Africa spends approximately $145 billion annually on health, governments finance less than half, which, unfortunately, leaves households to bear heavy out‑of‑pocket payments.
Pointing out that the international system itself is being re‑ordered, Dr Gatete stated that the era of hyper‑globalisation is giving way to an era of strategic resilience.
“Today, nations are reconsidering dependence in critical sectors and are redesigning supply chains to protect their national security, economic stability and social welfare. In this new global landscape, health is no longer viewed simply as a social service. It has become a strategic economic sector, alongside food, energy and technology,” he said.
He said access to medicines, vaccines and medical inputs now shapes national stability, labour productivity and economic competitiveness.
Making reference to the recent crises following the outbreak of the COVID-19 pandemic, he said that revealed a sobering reality, to the extent that even advanced economies struggled to secure essential medical supplies when borders closed and exports were restricted.
Noting that the impact was not limited to hospitals, he indicated that it slowed factories, reduced labour participation, disrupted education and weakened growth.
“So, health shocks quickly became economic shocks, and economic shocks became development setbacks. The question before us, therefore, is fundamental: who finances health, who produces medicines and who ultimately determines the health future of Africa? And Africa today finds itself at a structural turning point,” he said.

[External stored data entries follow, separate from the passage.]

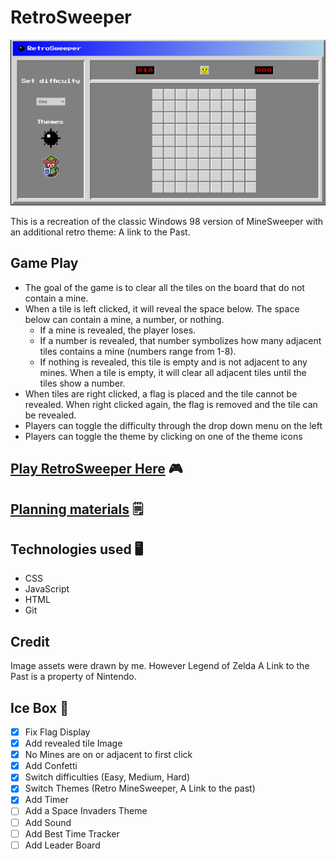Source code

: # RetroSweeper

![MineSweeper](./assets/Images/MineSweeper-ScreenShot.png)

This is a recreation of the classic Windows 98 version of MineSweeper with an additional
retro theme: A link to the Past.


## Game Play
- The goal of the game is to clear all the tiles on the board that do not contain a mine.
- When a tile is left clicked, it will reveal the space below. The space below can contain a mine, a number, or nothing.
  - If a mine is revealed, the player loses.
  - If a number is revealed, that number symbolizes how many adjacent tiles contains a mine (numbers range from 1-8).
  - If nothing is revealed, this tile is empty and is not adjacent to any mines. When a tile is empty, it will clear all adjacent tiles until the tiles show a number.
- When tiles are right clicked, a flag is placed and the tile cannot be revealed. When right clicked again, the flag is removed and the tile can be revealed.
- Players can toggle the difficulty through the drop down menu on the left
- Players can toggle the theme by clicking on one of the theme icons

## [Play RetroSweeper Here](https://michellelinares-minesweeper.netlify.app/) 🎮
## [Planning materials](https://docs.google.com/document/d/1gpfvfx2IHLGcGZ3drg1CmWVeihv6vaf5uGW5AC-dkVk/edit) 🗒
## Technologies used 🖥
- CSS
- JavaScript
- HTML
- Git
## Credit
  Image assets were drawn by me. However Legend of Zelda A Link to the Past is a property of Nintendo.


## Ice Box 🧊
- [x] Fix Flag Display
- [x] Add revealed tile Image
- [x] No Mines are on or adjacent to first click
- [x] Add Confetti
- [x] Switch difficulties (Easy, Medium, Hard)
- [x] Switch Themes (Retro MineSweeper, A Link to the past)
- [x] Add Timer
- [ ] Add a Space Invaders Theme
- [ ] Add Sound
- [ ] Add Best Time Tracker
- [ ] Add Leader Board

Dr Gatete argued that if the effects are economic, the response must also be economic, stating that as a result, health financing cannot be an auxiliary budget line.
He said health financing must be integrated into national fiscal frameworks and financed predictably, just as nations finance infrastructure, energy and security.
He however said no financing solution will be sufficient so long as limited public funds are used to purchase externally produced inputs.
Dr Gatete pointed out the fact that the issue Africa is confronted with is not only fiscal; it is structural and industrial.
“It is unacceptable that a continent of over 1.5 billion people, carrying nearly a quarter of the global disease burden, is served by fewer than a thousand pharmaceutical manufacturers and produces only a small share of the medicines it consumes,” he said, adding that import dependence exposes Africa’s health systems to external prices, external decisions and external disruptions.
Acknowledging that no single African country can generate the scale required for competitive pharmaceutical production alone, he said that was precisely why the African Continental Free Trade Area (AfCFTA) is indispensable.
“Through pooled procurement, regulatory harmonisation and regional value chains, the AfCFTA can become a health security instrument. However, a continental solution requires continental economic coordination,” he said.